__PROBLEM DETAILS__
Among the entries below, find the lines with the word "labels" and copy them.

__LISTED ENTRIES__

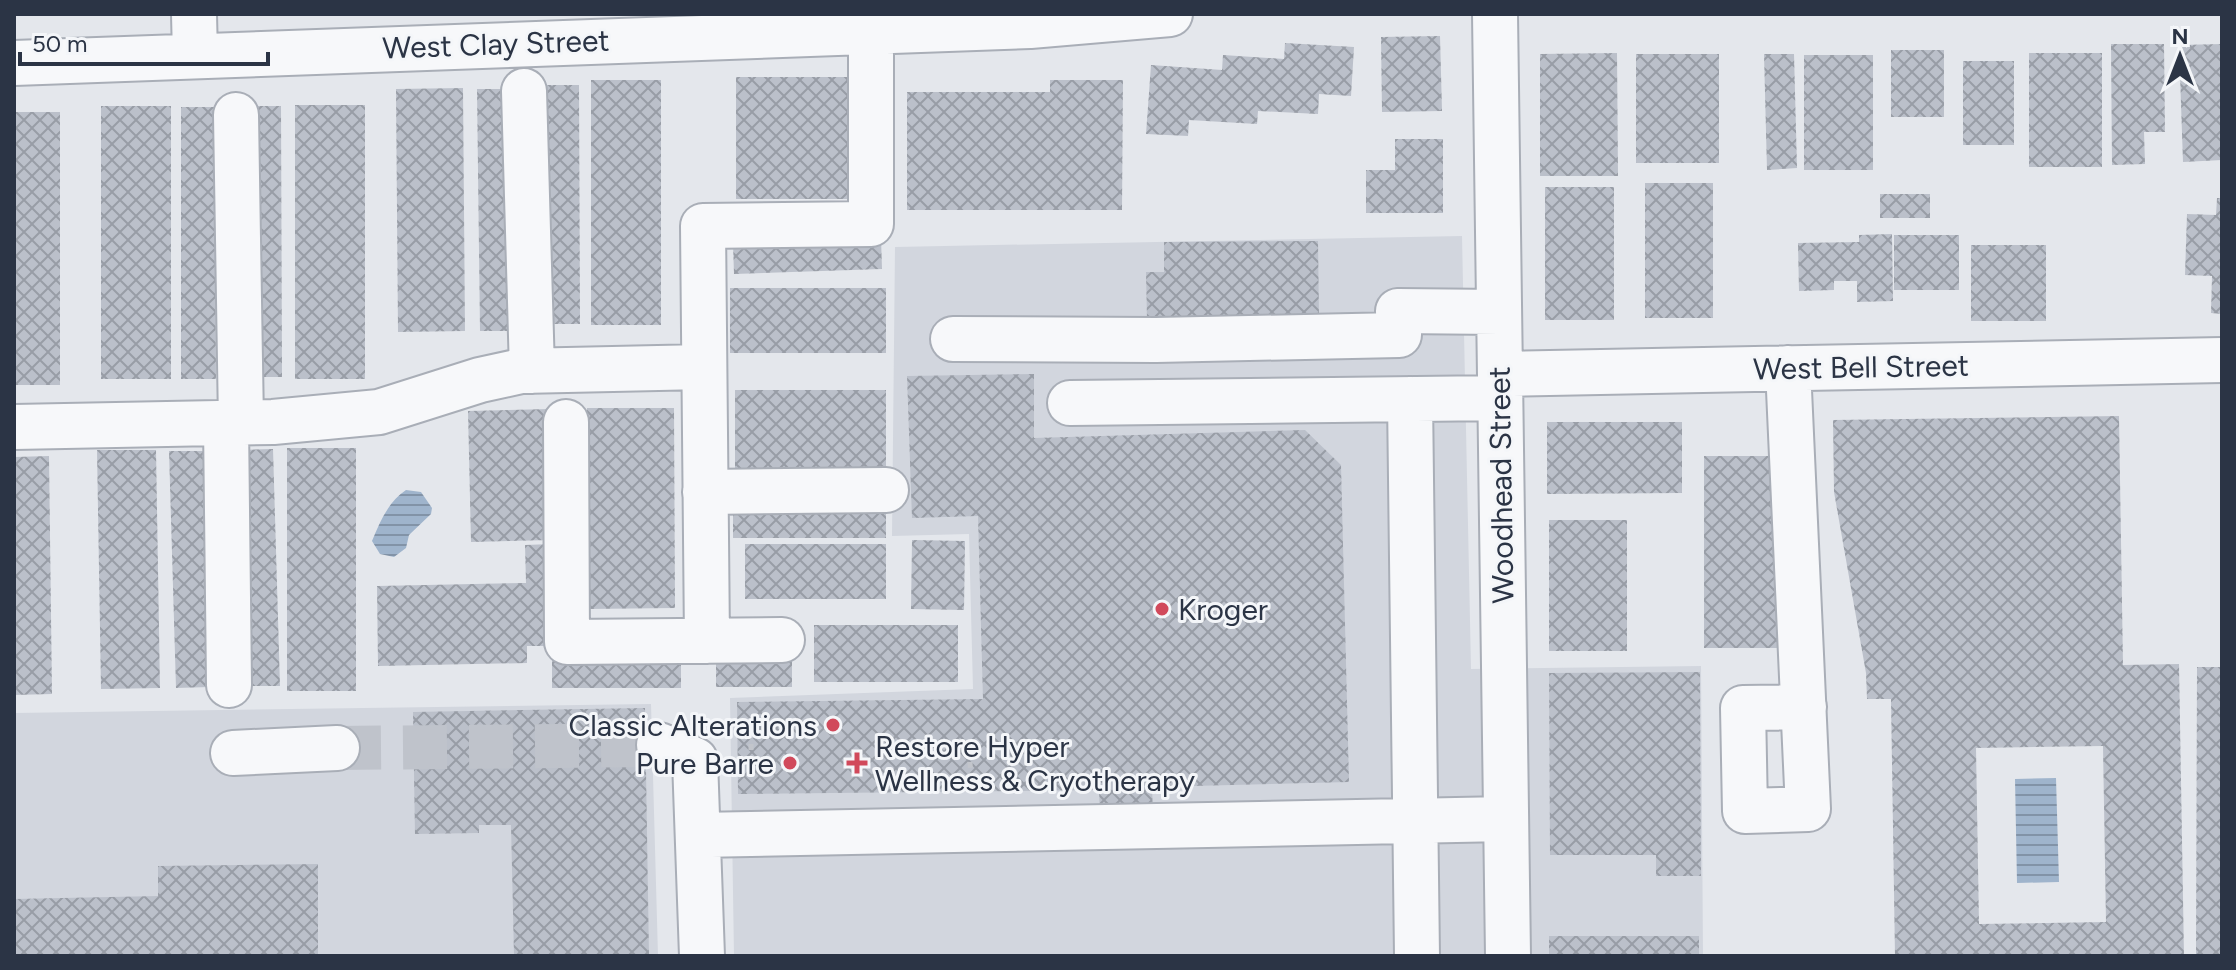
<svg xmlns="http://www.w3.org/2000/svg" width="2236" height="970" viewBox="0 0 2236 970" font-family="Figtree,sans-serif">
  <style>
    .built { fill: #d2d6de }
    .water { fill: url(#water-rules) }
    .building { fill: url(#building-cross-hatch); fill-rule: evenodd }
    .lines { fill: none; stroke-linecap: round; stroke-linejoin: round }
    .minor-tunnel { stroke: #bfc3cb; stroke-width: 44; stroke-dasharray: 44 22; stroke-linecap: butt }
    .minor-casing { stroke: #a9aeb7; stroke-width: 48 }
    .path { stroke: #c2c5cb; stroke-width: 5; stroke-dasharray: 6 6; stroke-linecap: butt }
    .minor { stroke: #f7f8fa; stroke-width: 44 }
    .poi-dot { fill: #d1495b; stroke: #f4f6f9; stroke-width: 3 }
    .labels { text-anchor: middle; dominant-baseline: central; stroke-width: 6; stroke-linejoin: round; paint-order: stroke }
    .street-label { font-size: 30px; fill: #2b3445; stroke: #f4f6f9 }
    .poi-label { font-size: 30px; fill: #2b3445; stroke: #f4f6f9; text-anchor: start }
  </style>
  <defs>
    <pattern id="water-rules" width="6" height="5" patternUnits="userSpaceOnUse" patternTransform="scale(2)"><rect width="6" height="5" fill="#9fb4cc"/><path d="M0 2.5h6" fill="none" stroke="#8293a7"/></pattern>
    <pattern id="building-cross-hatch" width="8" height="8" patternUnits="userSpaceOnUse" patternTransform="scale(2)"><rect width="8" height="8" fill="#bbc0ca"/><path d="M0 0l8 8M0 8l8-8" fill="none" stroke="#989da6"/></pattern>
  </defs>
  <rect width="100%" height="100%" fill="#e4e7ec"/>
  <path class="built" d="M1462,236L1471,669L1701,666L1703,956H734L730,698L973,689L969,534L892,536L895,247Z
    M651,704L658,956H14V713Z"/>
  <path class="water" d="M406,490L421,492L432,508L431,514L409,535L406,548L394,557L380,554L372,541C380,522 388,502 406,490Z
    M2056,778L2059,882L2017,883L2015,779Z"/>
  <path class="building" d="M1440,36L1442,111L1382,112L1381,37Z
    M1285,43L1354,47L1351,96L1319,94L1318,114L1258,111L1257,124L1189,120L1188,136L1146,134L1151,65L1222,70L1223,55L1284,59Z
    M2111,44H2164L2165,132H2144L2145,164L2112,165Z
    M2222,44V160L2183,162L2179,45Z
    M1891,50H1944V117H1891Z
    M1617,53L1618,176H1540V54Z
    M2029,53H2102V167H2029Z
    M1636,54H1719V163H1636Z
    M1764,54H1794L1797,168L1767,170Z
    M1804,55H1873V170H1804Z
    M1963,61H2014V145H1963Z
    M736,77H851V199H736Z
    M591,80H661V325H591Z
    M1050,80H1123L1122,210H907V92H1050Z
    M546,85H579L580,324H546Z
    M463,88L465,331L398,332L396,89Z
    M477,89H509L512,331H480Z
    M295,105H365V379H295Z
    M101,106H171V379H101Z
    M248,106H281L282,377H248Z
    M181,107H215L216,379H181Z
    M14,112H60V385H14Z
    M1395,139H1443V213H1366V170H1395Z
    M1645,183H1713V318H1645Z
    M1545,187H1614V320H1545Z
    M1880,194H1930V218H1880Z
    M2217,198H2222V314L2211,313L2212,276L2185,275L2187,214L2216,215Z
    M1892,234L1893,301L1857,302V281H1834V290L1799,291L1798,243L1859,242V235Z
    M1894,235H1959V290H1894Z
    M881,238L882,269L734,274L733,243Z
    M1318,241L1319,317L1147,320L1146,272H1164V242Z
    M1971,245H2046V321H1971Z
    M730,288H886V353H730Z
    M1034,374V438L1305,430L1341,465L1349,782L1152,787L1153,815L1100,816L1099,790L738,794L737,702L983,699L978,516L912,518L907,376Z
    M735,390H886V474H735Z
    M587,408H674L675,608L587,609Z
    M550,409L552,540L471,542L468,411Z
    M2119,416L2123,665L2179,664L2184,956H1895L1891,699H1867L1866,673L1834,492L1833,420ZM2103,746L2106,922L1979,924L1976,748Z
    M1547,422H1682V493L1547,494Z
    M287,448H356V691H287Z
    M273,449L280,686H245L239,450Z
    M97,450H156L160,688L101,689Z
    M169,451H204L210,687L176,688Z
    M49,456L52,694L14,695V457Z
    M1704,456H1780V648H1704Z
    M733,507H886V538H733Z
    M1549,520H1627V651H1549Z
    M912,540L965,541L964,610L911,609Z
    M552,544L554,646H527V663L378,666L377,586L526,583L525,545Z
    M745,544H886V599H745Z
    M814,625H958V682H814Z
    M716,656H792V687H716Z
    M552,659H681V688H552Z
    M2197,667H2222V956H2196Z
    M1700,672L1701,876H1656V855H1550L1549,673Z
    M645,708L649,956H514L511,825H479V833L415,834L413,712Z
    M318,864V956H14V899L158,896V866Z
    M1549,936H1699V956H1549Z"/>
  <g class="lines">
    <path class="minor-tunnel" d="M337,748L659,745"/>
    <g class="minor-casing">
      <path id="minor" d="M194,14L195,56
        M1495,14L1508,956
        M14,63L1030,26L1170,14
        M524,91L532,371
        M236,115L241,423
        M953,339L1156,340L1399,335L1398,311L1499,312
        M1788,368L1808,809L1745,811L1743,708L1804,707
        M1500,374L2222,360
        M1410,399L1417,956
        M1070,403L1500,398
        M566,422L567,642L782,640
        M226,423L229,685
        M14,427L273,422L379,412L480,380L521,371L704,367
        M705,492L886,490
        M707,641L703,226L871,224V31
        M659,745L695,760L702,956
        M233,753L337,748
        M698,835L1506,819"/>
    </g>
    <path class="path" d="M751,732V752
      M970,762L971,783"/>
    <use href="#minor" class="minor"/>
  </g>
  <g class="poi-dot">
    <circle cx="1162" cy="609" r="8"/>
    <circle cx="833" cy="725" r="8"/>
    <circle cx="790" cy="763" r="8"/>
    <path d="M853 751h8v8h8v8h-8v8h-8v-8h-8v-8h8z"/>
  </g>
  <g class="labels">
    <g class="street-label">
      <text transform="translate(496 44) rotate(-2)">West Clay Street</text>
      <text transform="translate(1861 367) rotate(-1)">West Bell Street</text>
      <text transform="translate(1501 485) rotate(-91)">Woodhead Street</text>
    </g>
    <g class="poi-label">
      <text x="1178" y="609">Kroger</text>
      <text x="817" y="725" text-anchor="end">Classic Alterations</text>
      <text x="875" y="746">Restore Hyper<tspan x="875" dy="34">Wellness &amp; Cryotherapy</tspan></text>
      <text x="774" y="763" text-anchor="end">Pure Barre</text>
    </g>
  </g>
  <rect width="2236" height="970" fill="none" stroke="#2b3445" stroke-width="32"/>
  <g transform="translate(2180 56)" stroke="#f4f6f9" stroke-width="6" paint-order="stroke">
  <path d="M0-6L14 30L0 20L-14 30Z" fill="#2b3445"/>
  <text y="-12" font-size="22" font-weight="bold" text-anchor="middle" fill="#2b3445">N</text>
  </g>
  <path d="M20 52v12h248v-12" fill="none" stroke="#2b3445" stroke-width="4"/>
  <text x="32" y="52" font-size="24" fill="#2b3445" stroke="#f4f6f9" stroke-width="6" paint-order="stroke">50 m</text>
</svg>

__OUTPUT OF THE EXERCISE__
    .labels { text-anchor: middle; dominant-baseline: central; stroke-width: 6; stroke-linejoin: round; paint-order: stroke }
  <g class="labels">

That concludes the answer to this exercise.